Task to carry out = Reproduce only the lines of the material below that start at the line containing "One consideration in" and stop at the line containing "the conditions in". Keep both end lines.

--- START ---

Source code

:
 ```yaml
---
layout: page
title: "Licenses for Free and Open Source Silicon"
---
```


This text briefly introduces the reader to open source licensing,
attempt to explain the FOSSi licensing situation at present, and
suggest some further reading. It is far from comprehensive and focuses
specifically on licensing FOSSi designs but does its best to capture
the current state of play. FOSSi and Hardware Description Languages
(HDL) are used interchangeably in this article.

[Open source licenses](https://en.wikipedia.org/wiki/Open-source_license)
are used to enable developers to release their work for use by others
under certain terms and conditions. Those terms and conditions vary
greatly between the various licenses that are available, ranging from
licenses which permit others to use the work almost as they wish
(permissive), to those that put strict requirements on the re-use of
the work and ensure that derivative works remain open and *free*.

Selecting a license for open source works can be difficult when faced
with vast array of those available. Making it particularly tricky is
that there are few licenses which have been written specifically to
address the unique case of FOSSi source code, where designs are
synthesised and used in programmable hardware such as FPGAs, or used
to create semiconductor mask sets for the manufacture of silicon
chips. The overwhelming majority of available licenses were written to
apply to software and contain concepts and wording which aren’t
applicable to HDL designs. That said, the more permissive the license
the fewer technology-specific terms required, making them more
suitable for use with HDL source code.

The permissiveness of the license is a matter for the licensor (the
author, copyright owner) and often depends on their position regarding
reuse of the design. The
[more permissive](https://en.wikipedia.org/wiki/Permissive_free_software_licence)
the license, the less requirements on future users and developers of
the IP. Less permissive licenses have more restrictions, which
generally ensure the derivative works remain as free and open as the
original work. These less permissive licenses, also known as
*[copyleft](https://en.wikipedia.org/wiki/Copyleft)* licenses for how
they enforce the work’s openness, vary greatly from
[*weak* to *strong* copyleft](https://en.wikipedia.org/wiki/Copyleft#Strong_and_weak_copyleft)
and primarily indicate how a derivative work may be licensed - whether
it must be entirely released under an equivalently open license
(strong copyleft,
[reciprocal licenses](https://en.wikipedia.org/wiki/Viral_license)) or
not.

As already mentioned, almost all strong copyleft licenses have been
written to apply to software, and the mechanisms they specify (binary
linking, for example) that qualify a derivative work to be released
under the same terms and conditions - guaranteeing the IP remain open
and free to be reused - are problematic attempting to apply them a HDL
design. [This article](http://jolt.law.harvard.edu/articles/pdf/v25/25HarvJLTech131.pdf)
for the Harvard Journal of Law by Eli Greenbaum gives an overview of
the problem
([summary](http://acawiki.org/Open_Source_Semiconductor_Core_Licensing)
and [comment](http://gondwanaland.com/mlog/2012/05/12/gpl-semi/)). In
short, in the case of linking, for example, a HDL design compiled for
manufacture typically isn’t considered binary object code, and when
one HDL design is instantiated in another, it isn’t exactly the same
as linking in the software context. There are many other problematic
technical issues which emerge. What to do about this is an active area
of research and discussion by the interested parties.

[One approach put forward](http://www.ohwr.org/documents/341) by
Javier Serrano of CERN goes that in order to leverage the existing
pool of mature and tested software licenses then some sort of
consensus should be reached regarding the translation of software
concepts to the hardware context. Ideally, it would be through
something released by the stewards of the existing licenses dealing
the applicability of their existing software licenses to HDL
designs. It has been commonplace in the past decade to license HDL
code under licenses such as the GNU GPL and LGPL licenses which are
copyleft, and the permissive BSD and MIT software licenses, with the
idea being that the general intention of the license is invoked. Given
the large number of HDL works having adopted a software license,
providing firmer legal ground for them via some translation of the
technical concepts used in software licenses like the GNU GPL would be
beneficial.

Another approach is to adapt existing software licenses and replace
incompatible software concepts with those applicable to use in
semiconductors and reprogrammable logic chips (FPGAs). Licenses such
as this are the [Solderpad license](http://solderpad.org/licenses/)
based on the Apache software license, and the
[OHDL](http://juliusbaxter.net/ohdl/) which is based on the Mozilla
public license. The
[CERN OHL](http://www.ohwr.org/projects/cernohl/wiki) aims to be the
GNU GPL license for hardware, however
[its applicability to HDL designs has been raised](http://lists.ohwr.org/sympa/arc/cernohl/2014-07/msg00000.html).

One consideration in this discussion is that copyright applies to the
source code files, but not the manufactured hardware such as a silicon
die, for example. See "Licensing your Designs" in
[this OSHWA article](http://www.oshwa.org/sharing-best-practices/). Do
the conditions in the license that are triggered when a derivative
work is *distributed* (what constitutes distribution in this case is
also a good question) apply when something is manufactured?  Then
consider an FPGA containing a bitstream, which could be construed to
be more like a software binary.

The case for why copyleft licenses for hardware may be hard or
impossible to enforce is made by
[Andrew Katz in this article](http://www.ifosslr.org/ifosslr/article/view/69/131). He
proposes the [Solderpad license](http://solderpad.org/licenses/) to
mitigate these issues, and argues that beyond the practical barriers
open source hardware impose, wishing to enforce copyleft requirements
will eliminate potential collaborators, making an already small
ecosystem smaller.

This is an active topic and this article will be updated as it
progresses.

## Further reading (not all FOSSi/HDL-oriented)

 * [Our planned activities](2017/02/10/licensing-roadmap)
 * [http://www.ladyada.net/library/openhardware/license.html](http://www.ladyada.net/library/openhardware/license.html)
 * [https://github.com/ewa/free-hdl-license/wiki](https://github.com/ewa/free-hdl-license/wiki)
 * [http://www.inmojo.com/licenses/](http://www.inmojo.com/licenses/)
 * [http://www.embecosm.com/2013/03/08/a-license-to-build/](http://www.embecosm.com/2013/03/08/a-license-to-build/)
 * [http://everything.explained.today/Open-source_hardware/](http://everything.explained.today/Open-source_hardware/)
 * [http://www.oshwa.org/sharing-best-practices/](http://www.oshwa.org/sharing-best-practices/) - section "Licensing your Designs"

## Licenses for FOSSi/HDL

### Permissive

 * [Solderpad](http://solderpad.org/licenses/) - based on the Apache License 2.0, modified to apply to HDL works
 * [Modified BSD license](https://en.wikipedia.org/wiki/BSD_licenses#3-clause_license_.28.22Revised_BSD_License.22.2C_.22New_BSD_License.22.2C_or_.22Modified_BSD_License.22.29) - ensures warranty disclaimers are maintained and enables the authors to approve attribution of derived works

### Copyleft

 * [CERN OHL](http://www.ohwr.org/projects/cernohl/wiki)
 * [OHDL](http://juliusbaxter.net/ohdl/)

--- END ---

Exercise output =
One consideration in this discussion is that copyright applies to the
source code files, but not the manufactured hardware such as a silicon
die, for example. See "Licensing your Designs" in
[this OSHWA article](http://www.oshwa.org/sharing-best-practices/). Do
the conditions in the license that are triggered when a derivative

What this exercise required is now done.